The main "problem" with anime is that it relies on fairly static character animation complemented by stationary backgrounds over the course of a given shot, if not an entire scene. One has to master both anime as a form and the art of storytelling in order to create a distinctive world within an overall constrictive framework. It is a testament to Kon's talents that he can tell better stories in such an anachronistic, almost antediluvian, style than many of his "contemporaries" in Hollywood.

Like the incredible Tokyo Godfathers before it, Kon's next feature, Paprika, promises to be a feast for the senses and the soul.

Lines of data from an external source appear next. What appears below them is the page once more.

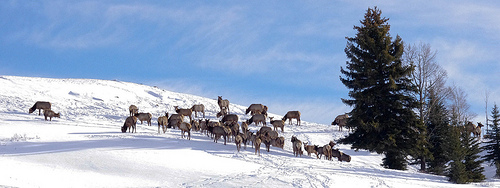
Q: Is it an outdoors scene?
A: Yes, it is outdoors.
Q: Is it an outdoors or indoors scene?
A: It is outdoors.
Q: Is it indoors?
A: No, it is outdoors.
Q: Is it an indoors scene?
A: No, it is outdoors.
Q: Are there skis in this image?
A: No, there are no skis.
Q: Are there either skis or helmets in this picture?
A: No, there are no skis or helmets.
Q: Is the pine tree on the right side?
A: Yes, the pine tree is on the right of the image.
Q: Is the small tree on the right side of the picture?
A: Yes, the pine tree is on the right of the image.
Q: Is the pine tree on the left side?
A: No, the pine tree is on the right of the image.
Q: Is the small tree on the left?
A: No, the pine tree is on the right of the image.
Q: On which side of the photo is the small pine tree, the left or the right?
A: The pine tree is on the right of the image.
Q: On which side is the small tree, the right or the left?
A: The pine tree is on the right of the image.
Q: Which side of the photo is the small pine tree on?
A: The pine tree is on the right of the image.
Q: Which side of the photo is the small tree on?
A: The pine tree is on the right of the image.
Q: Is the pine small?
A: Yes, the pine is small.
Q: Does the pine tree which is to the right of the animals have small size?
A: Yes, the pine tree is small.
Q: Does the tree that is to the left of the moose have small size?
A: Yes, the pine tree is small.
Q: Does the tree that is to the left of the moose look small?
A: Yes, the pine tree is small.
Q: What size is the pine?
A: The pine is small.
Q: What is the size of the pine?
A: The pine is small.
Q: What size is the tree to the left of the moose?
A: The pine is small.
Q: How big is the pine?
A: The pine is small.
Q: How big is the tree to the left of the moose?
A: The pine is small.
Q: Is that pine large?
A: No, the pine is small.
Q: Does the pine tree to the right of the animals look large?
A: No, the pine is small.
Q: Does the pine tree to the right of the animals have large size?
A: No, the pine is small.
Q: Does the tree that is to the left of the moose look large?
A: No, the pine is small.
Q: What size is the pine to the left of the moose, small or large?
A: The pine tree is small.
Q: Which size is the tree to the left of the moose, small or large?
A: The pine tree is small.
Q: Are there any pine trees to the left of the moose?
A: Yes, there is a pine tree to the left of the moose.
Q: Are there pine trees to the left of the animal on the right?
A: Yes, there is a pine tree to the left of the moose.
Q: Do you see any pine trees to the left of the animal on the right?
A: Yes, there is a pine tree to the left of the moose.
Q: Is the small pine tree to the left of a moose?
A: Yes, the pine is to the left of a moose.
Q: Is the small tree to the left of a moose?
A: Yes, the pine is to the left of a moose.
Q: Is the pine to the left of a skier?
A: No, the pine is to the left of a moose.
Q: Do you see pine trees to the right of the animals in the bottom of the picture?
A: Yes, there is a pine tree to the right of the animals.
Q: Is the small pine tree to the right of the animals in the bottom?
A: Yes, the pine is to the right of the animals.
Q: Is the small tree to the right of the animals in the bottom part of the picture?
A: Yes, the pine is to the right of the animals.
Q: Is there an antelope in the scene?
A: Yes, there is an antelope.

You can view the trailer here:


Rauf said...

Compare this: Paprika
Her alter-ego is a stunning and fearless 18 year old “dream detective,” code named PAPRIKA, who can enter into people’s dreams and synchronize with their unconscious to help uncover the source of their anxiety or neurosis.

to this: The cell
Catharine Deane is a psychotherapist who is part of a revolutionary new treatment which allows her mind to literally enter the mind of her patients.

Ali Arikan said...

The concept of "entering the mind of someone else," a thinly-veiled and euphemistic Freudian metaphor, is a staple of fantasy and sci-fi literature. "The Cell" does not gel together all that well as a movie (with the killer's mind looking like the video to "Losing My Religion," for obvious reasons) but "Being John Malkovich," and Robert Altman's unsung masterpiece "Images" are excellent examples of the sub-genre in film.

Ali Arikan said...

And obviously the idea of the juxtaposition and dichotomy of reality and dreams, not to mention that of the blurring of the lines in-between, are also explored by various filmmakers from Lynch to Kieslowski.

Oz Kanka said...

According to Technorati, 50 percent of blogs die within three months. 19 days since the last post Ali, your blog isn't dieing is it?